Saturday, June 11, 2011

Mr Sardonicus By Ray Russell

The title of this post is a tad misleading. You see, our small local mall holds a bi-annual book fair to which I take a box. Hardbacks are a buck and soft-covers, well they aren't pricey either. So. Going through the labyrinth of tattered, musty spines and sifting through the hordes of Danielle Steele (omg, who are you people living in my town?) I often stumble upon an award-winner or classic I haven't yet read and swoop in before the big guy with an even bigger box than mine spies my gold. But sometimes there is a book or two if I'm really lucky that simply seems intriguing and I chance the fifty-cents. For me it is Masterpieces of Terror and the Supernatural selected by Marvin Kaye.

Admittingly I do not have as many short fiction anthologies as I should, but I have a few and often the stories selected are more miss than hit for me (with the exception of Best American Short Stories - the edition with Good Old Neon by David Foster Wallace tucked in the back). This anthology of terror and the supernatural is right up my ally. I love me some black and white horror/gothic movies real bad. There has been gem after gem of short stories in here by some famous and not-so-famous authors, including Bram Stoker, Edgar Allen Poe, Mary Shelly, Isaac Asimov and even Walt Whitman. So far two short stories have made such an impression on me that I've got to share them with you.

The first is Carmilla by Sheridan LeFanu (please note that Carmilla is available free through the link as long as you have downloaded the free kindle app or the like). Published in 1872, pre-dating Stoker's Dracula by 25 years, this feminine vampire tale is filled with atmosphere and telling. Set in a forested, remote castle in Syria, the young female protagonist, Laura, develops a friendship with a mysterious girl after a carriage accident leaves the girl at their doorstep, the mother and strange carriage men vowing to return in three months time and warning them the girl will say nothing of who they are or where they come from. Soon  neighbours start dying slow deaths. I'm not sure how I would feel watching the movie after reading such an expertly crafted story, but it has been adapted for the cinema a number of times so I might do some research and seek out a recommended adaptation.

The second, and title-sake piece, is Mr Sardonicus by Ray Russell that was first published in Playboy (1961). It tells of a young doctor who accepts an invitation to the remote skull castle of Mr Sardonicus and his lovely wife, whom the doctor harbours romantic feelings. When the doctor meets Sardonicus he is affronted by the peeled back lips and teeth which are affixed in a wide grimace, only ever found in cadavers. Thus begins the most original, haunting, atmospheric tale I've read. This story too has been adapted for the screen by Russell and was directed by William Castle. I can't wait to watch it.

It must be noted I read these short tales when the night is black and my bed covers warm. It's the only way to read such transporting, image rich tales.

Tuesday, March 15, 2011

Thank you, Canada Council!

Spring is nearly here.

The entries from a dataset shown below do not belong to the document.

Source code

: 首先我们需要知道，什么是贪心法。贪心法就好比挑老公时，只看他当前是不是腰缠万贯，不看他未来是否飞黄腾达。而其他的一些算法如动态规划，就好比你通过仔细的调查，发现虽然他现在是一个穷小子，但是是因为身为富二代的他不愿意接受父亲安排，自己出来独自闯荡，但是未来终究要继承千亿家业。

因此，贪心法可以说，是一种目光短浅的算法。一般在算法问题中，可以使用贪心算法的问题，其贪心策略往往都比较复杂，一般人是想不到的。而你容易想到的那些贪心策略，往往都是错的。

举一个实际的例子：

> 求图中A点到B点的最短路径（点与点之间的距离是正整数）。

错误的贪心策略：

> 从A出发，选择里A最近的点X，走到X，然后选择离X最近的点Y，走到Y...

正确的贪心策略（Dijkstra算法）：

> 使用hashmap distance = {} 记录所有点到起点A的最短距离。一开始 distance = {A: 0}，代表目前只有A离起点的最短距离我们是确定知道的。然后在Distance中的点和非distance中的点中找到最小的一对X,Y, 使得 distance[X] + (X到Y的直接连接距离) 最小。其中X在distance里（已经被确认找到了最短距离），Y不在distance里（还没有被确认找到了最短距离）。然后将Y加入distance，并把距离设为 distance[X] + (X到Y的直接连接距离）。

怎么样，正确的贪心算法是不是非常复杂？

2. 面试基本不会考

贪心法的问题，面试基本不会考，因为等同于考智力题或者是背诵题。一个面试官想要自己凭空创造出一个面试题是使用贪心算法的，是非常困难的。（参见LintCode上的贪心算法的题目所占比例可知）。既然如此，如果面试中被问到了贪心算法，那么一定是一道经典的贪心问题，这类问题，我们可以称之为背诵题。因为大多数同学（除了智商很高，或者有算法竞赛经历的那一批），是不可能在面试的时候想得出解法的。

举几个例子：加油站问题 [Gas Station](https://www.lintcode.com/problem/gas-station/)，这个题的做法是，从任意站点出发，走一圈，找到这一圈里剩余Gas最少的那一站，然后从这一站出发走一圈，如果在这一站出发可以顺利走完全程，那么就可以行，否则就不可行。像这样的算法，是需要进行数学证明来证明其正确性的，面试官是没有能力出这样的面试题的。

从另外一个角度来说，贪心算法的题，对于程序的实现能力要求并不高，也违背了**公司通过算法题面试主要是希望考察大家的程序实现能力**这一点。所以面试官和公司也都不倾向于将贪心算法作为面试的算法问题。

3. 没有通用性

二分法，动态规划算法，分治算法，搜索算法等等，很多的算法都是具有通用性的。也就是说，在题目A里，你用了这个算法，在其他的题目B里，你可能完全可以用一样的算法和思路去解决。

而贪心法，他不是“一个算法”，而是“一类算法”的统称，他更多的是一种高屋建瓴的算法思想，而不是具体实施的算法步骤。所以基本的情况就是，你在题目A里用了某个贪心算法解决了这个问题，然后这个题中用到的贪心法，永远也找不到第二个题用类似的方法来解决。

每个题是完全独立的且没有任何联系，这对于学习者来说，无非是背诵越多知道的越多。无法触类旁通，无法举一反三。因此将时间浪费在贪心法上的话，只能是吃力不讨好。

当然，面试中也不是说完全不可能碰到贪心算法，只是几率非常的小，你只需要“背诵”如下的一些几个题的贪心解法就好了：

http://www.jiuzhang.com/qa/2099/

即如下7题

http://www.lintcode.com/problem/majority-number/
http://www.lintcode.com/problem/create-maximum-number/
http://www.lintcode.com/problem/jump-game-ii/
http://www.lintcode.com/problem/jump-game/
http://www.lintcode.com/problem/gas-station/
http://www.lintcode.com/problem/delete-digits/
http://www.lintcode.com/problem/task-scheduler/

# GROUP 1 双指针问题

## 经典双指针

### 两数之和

The hyacinths and tulips are peeping through the soil in my garden. Snow piles are lone bergs among the dead leaves of fall past. And my horse is shedding his woolly coat with each love-pat he receives. It's been a long winter, especially long for us. We're ready for warmer nights and the clean smell that rolls over the barren hills. So what lingers ahead?

The lovely Canada Council has awarded me a Creative Writing grant for 2011! I got the good news just the other day. On my way to an appointment I stopped and withdrew the large white envelope in my mailbox. When I opened it I didn't realize the good news until I'd read the letter three times. For some reason I took for granted my proposal had been rejected and I was shuffling through the papers looking for 'something good'. When I read the successful bit I said, 'Oh my God.' My husband thought it must've been another large bill we had to pay. Needless to say he was ecstatic for me. No more distraction and worry over finances, I'm going to kill this novel and send it to the patient publishes kind enough to express interest in it.

This could not have come at a more needed time. Despite a recent Canadian blogger's sentiments, being a writer can be a difficult, isolating, often unrewarding career. Financial restraints often impede creativity and stifle production, luring writers into other professions that offer more stability. I understand those people. I almost became one of those people this year, after spending the last six years toiling away in isolation I was ready to get out of the house and make some money, reinstating a sense of general purpose. Alas, this is the other reason the grant is so vital to emerging writers especially. It gives us the confidence to endure the tougher times, that our peers have faith we'll produce work beneficial to our country. This is just as important as the financial reward the emerging writer  grant gifts to writers.

Now off to bed. There is lots to do in the days ahead and dreaming is a good way to start.